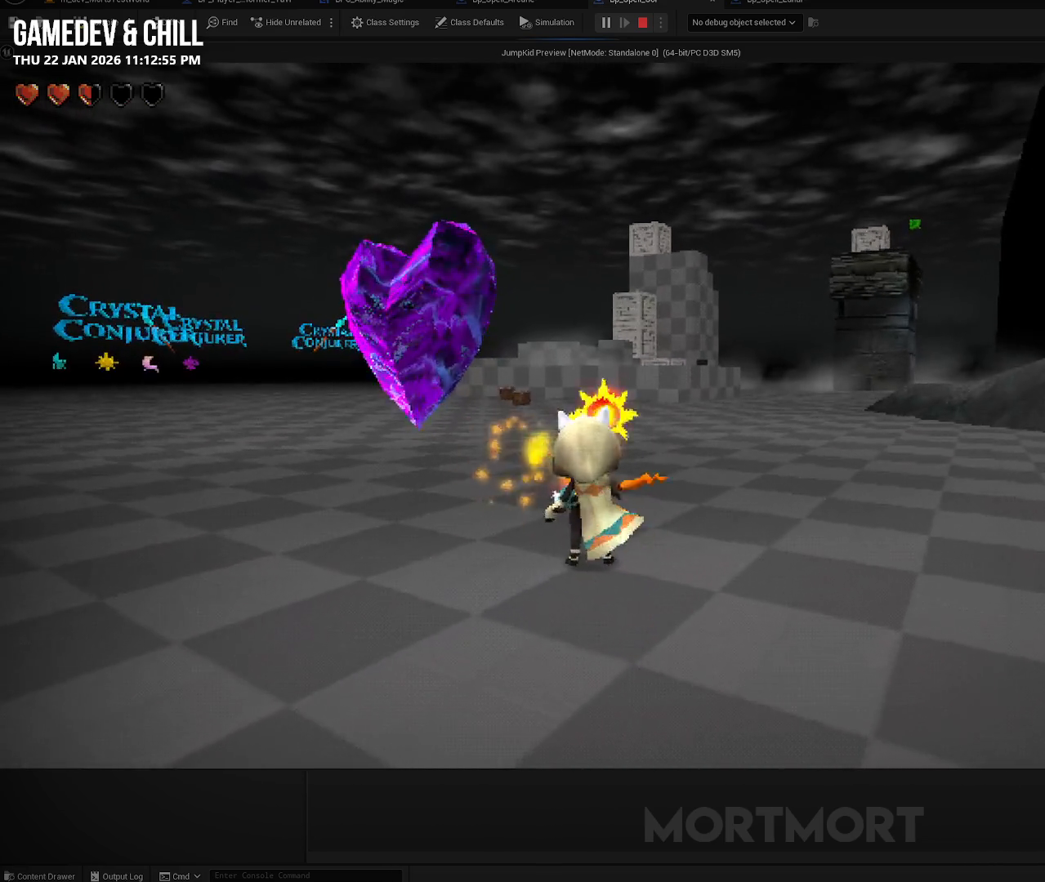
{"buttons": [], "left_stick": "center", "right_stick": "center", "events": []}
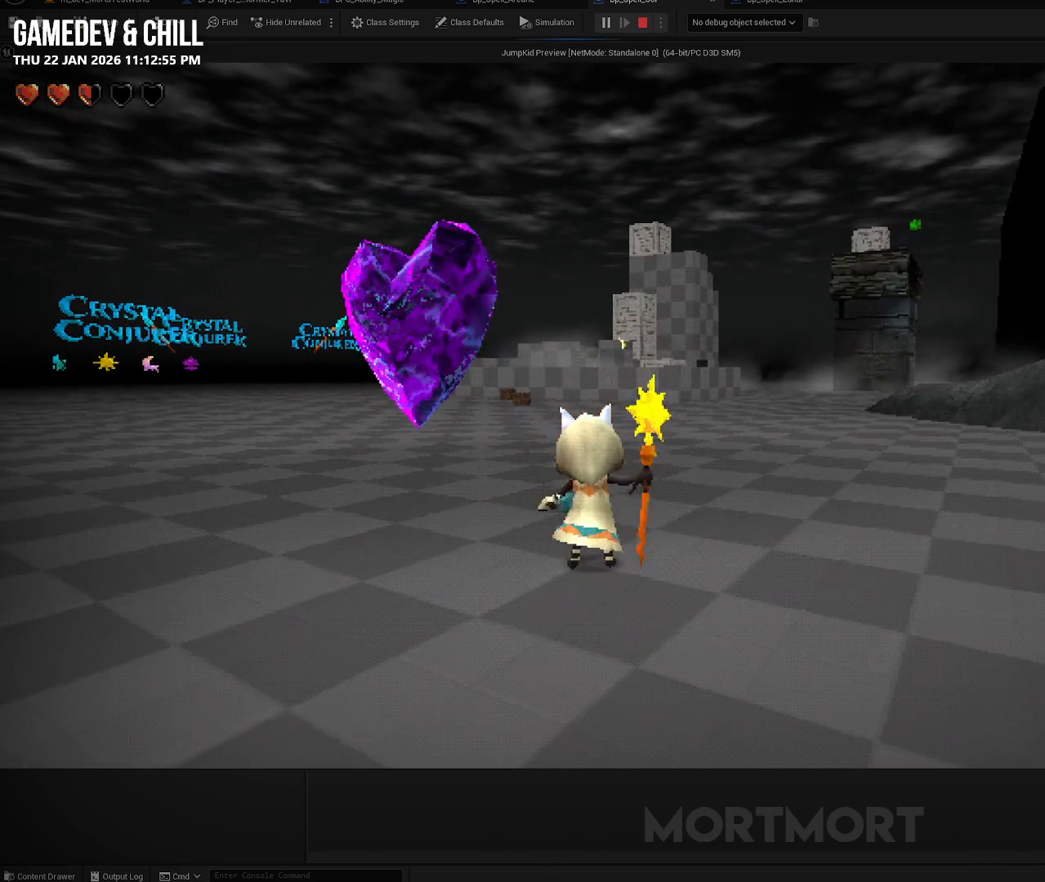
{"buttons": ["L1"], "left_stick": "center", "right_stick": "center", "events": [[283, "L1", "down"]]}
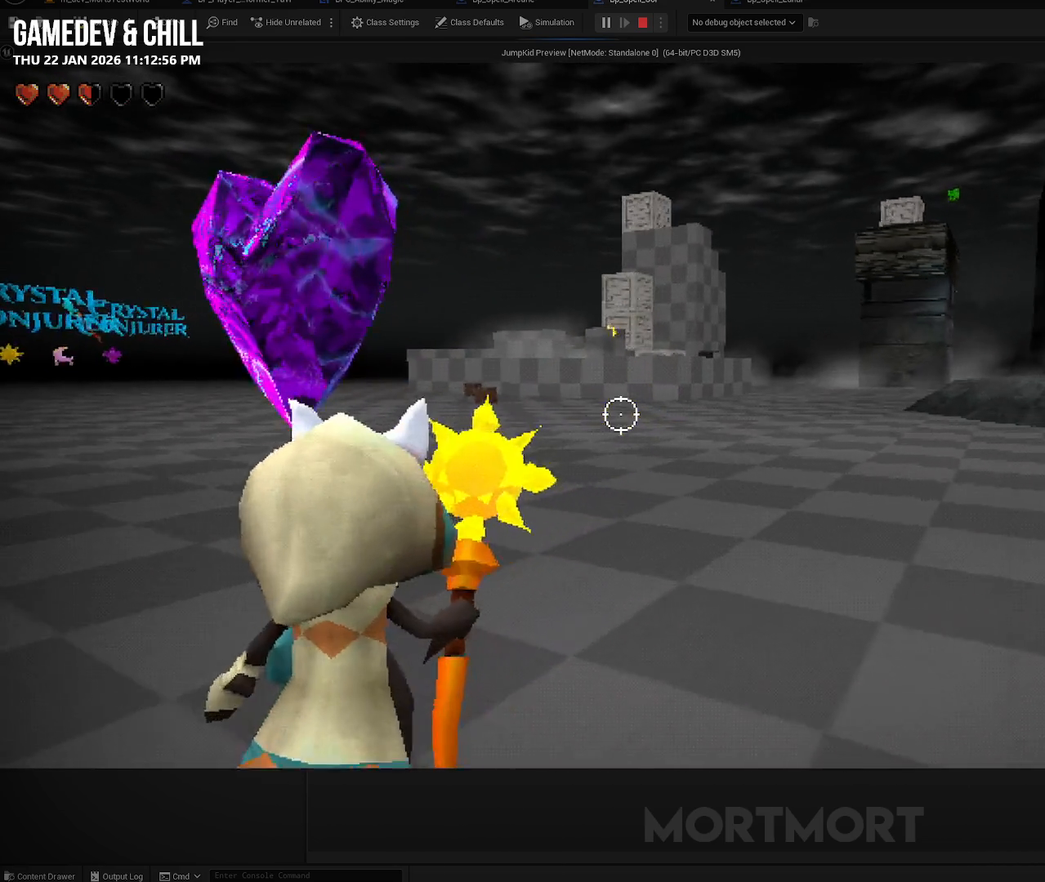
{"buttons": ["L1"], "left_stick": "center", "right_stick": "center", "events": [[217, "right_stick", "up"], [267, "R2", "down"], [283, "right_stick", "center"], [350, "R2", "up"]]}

**Exercise requirements**
Take from the listing above each line containing "down".

**Completed task**
{"buttons": ["L1"], "left_stick": "center", "right_stick": "center", "events": [[283, "L1", "down"]]}
{"buttons": ["L1"], "left_stick": "center", "right_stick": "center", "events": [[217, "right_stick", "up"], [267, "R2", "down"], [283, "right_stick", "center"], [350, "R2", "up"]]}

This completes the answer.